Located on property Evonik purchased from Air Products about 6 years ago, the 30,000-square-foot space will be the centerpiece of growth at the two-building site said Tracey Mole, vice president of the Business & Innovation Center.
“This the first major milestone in our modernization project,” he said.
The space will be the center of the company’s global research and development efforts and will serve as a collaborative space where researchers, marketing and financing staff can all work together on innovation.
Pennsylvania Gov. Tom Wolf noted that the state helped fund the development of the center, which he called an important addition to the state and the Lehigh Valley.
“Evonik’s new, state-of-the-art space will build on Pennsylvania’s strength as a center for advanced manufacturing,” said Wolf. “I’m proud to have invested $2.5 million in this Innovation Hub that will bring new, good-paying jobs to the Allentown region.”
According to Evonik, the company employs 300 at the Trexlertown facility. The project is helping to retain more than 200 of those employees as well as adding 50 high-paying jobs in advanced manufacturing.
Ute Wolf, CFO of Evonik said having the center in Trexlertown will help the Lehigh Valley become the center of Evonik’s global growth.
“Innovation is very important. What we really brings us forward is new ideas and education,” she said.
To express the importance of innovation to Evonik, Ute Wolf noted that the company spends about $500,000 per year on research and development.
Jean Vincent, senior vice president of R&D, specialty additives, said the company’s research into high-performing plastics, used in applications from medical implants to football cleats, is the centerpiece of the company’s work at the facility, but the company also researches other things such as additives to insulation used in refrigerators to products that help make paint brighter.
“We research new chemistry applications of technology right down to the molecular level,” she said.
The Innovation Hub project was managed by Boyle Construction, and Mole said it won’t be the last new construction the company will have at the site.
“I would like to see the site continue to grow,” he said, noting the space to add new building was one of the features that attracted Evonik to purchase the property.

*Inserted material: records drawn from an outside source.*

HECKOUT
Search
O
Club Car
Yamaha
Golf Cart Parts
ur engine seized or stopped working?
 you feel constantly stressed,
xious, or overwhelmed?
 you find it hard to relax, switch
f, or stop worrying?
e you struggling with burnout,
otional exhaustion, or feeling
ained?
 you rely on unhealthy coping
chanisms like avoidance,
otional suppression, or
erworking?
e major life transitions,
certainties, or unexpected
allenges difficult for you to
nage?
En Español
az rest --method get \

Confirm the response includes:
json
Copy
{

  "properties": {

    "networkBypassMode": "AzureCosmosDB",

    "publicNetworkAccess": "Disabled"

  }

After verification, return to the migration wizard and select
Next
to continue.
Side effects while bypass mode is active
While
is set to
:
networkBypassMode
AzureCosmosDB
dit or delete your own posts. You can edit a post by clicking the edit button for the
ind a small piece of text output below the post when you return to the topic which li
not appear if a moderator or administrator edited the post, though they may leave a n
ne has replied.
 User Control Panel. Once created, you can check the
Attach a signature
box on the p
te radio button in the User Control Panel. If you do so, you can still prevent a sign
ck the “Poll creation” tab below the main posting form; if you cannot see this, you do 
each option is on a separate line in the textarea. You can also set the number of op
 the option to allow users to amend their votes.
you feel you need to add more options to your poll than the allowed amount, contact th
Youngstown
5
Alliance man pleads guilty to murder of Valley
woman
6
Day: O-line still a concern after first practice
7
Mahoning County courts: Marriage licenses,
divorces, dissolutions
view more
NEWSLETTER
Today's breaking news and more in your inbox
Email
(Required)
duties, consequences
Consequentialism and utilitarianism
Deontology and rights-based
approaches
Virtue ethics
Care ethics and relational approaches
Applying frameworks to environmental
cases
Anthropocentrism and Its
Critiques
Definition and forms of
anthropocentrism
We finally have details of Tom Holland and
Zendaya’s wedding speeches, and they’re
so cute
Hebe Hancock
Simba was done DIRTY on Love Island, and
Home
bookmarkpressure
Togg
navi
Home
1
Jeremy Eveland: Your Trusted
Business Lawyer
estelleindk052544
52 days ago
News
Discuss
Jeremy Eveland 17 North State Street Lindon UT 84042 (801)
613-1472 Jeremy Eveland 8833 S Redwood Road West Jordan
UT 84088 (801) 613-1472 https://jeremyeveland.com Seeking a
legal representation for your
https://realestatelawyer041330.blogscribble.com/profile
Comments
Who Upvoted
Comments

What attracted the company to locate in the Lehigh Valley in the first place, he said, was the region’s education landscape. He said with the large number of universities in the region, Evonik has a sizeable pool of highly educated and skilled talent to recruit from.
In fact, the company recently donated $100,000 to the Da Vinci Science Center in Allentown to help promote STEM (Science, Technology, Engineering and Math) education for young women.
Like many companies, Mole said Evonik was also drawn to the Lehigh Valley because of its geography. He noted it’s close to other innovation hubs like New York and Boston but has the affordability of living that offers a better quality of life for employees.